## Directions for this task
Once you find the line with "192 172 96.1" in the entries below, print it and each line after it up to and including the line with "540 90 28391", exactly, without pictures.

## Data extracts
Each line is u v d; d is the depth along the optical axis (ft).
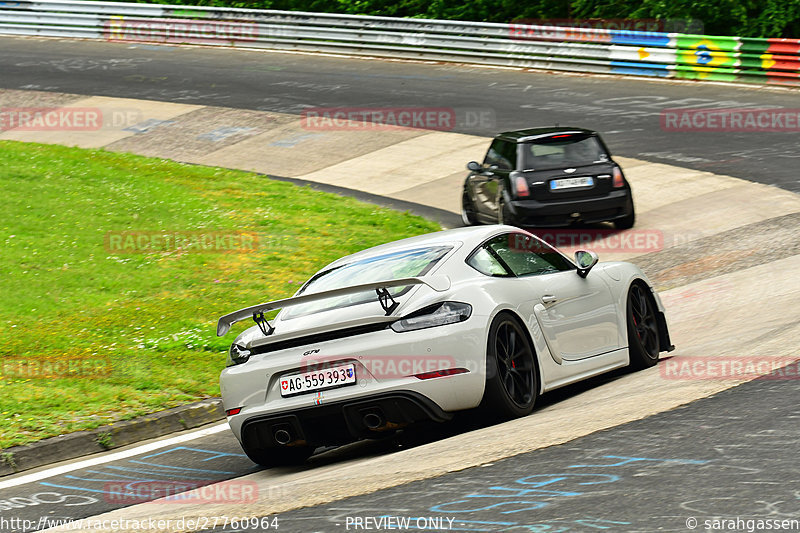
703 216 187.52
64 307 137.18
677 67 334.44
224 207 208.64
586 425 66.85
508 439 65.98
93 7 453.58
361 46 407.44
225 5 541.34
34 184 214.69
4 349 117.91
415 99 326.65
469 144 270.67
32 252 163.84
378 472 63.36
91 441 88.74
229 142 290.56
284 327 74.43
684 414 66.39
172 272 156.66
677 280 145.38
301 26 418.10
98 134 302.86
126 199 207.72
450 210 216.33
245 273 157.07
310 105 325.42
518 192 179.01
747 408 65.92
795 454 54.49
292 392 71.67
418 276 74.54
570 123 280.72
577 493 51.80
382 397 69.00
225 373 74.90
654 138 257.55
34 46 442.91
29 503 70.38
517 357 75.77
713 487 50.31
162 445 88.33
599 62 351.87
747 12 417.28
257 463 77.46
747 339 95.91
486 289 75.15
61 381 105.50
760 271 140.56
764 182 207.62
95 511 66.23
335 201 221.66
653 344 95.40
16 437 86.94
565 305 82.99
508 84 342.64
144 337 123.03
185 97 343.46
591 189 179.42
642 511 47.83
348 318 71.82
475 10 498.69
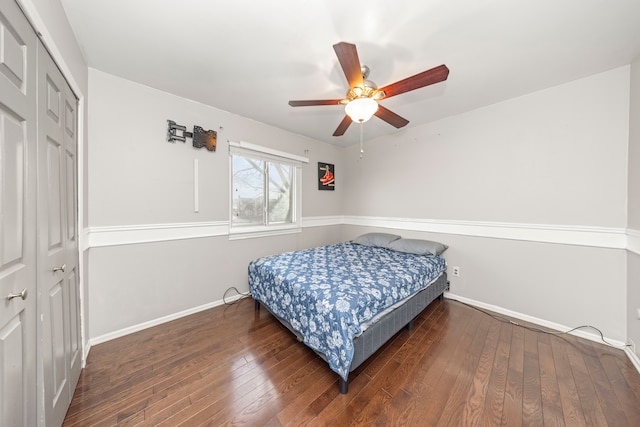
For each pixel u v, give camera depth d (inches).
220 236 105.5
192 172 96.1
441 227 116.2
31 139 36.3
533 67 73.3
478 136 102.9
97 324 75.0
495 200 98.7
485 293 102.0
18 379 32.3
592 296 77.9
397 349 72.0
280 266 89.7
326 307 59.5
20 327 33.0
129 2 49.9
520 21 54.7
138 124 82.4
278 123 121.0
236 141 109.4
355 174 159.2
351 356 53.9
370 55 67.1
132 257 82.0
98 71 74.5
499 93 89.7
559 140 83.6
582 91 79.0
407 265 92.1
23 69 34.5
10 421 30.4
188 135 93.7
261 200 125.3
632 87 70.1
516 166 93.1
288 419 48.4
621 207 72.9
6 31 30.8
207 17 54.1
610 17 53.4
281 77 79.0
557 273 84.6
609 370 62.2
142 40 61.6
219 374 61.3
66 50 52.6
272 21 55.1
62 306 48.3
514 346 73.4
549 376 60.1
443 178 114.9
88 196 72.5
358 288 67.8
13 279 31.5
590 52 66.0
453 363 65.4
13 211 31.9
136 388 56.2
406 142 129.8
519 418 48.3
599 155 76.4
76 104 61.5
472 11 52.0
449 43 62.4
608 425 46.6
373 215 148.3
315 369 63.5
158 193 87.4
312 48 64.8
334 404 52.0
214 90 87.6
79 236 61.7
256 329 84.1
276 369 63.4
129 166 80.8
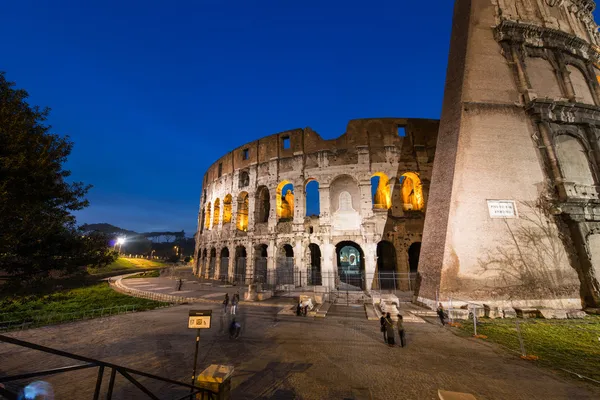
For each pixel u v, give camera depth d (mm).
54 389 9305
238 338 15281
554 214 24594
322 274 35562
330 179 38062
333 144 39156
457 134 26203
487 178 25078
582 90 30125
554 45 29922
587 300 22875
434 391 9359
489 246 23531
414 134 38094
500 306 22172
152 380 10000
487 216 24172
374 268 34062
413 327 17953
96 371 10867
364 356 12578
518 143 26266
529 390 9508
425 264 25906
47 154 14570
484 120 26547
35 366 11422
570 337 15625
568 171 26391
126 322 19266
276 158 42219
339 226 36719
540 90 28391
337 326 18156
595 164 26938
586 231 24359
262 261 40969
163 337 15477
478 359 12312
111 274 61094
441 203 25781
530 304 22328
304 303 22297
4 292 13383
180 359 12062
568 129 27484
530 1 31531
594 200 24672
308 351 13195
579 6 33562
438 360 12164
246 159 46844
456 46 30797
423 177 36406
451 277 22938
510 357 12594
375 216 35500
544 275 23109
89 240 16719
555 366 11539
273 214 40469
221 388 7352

## Exercise result
192 172 96.1
441 227 116.2
31 139 36.3
533 67 73.3
478 136 102.9
97 324 75.0
495 200 98.7
485 293 102.0
18 379 32.3
592 296 77.9
397 349 72.0
280 266 89.7
326 307 59.5
20 327 33.0
129 2 49.9
520 21 54.7
138 124 82.4
278 123 121.0
236 141 109.4
355 174 159.2
351 356 53.9
370 55 67.1
132 257 82.0
98 71 74.5
499 93 89.7
559 140 83.6
582 91 79.0
407 265 92.1
23 69 34.5
10 421 30.4
188 135 93.7
261 200 125.3
632 87 70.1
516 166 93.1
288 419 48.4
621 207 72.9
6 31 30.8
207 17 54.1
610 17 53.4
281 77 79.0
557 273 84.6
609 370 62.2
142 40 61.6
219 374 61.3
66 50 52.6
272 21 55.1
62 306 48.3
514 346 73.4
549 376 60.1
443 178 114.9
88 196 72.5
358 288 67.8
13 279 31.5
590 52 66.0
453 363 65.4
13 211 31.9
136 388 56.2
406 142 129.8
519 418 48.3
599 155 76.4
76 104 61.5
472 11 52.0
449 43 62.4
608 425 46.6
373 215 148.3
315 369 63.5
158 193 87.4
312 48 64.8
334 404 52.0
214 90 87.6
79 236 61.7
256 329 84.1
276 369 63.4
129 166 80.8
For each pixel u v, give camera depth d (mm).
54 389 9305
238 338 15281
554 214 24594
322 274 35562
330 179 38062
333 144 39156
457 134 26203
487 178 25078
582 90 30125
554 45 29922
587 300 22875
434 391 9359
489 246 23531
414 134 38094
500 306 22172
152 380 10000
487 216 24172
374 268 34062
413 327 17953
96 371 10867
364 356 12578
518 143 26266
529 390 9508
425 264 25906
47 154 14570
484 120 26547
35 366 11422
570 337 15625
568 171 26391
126 322 19266
276 158 42219
339 226 36719
540 90 28391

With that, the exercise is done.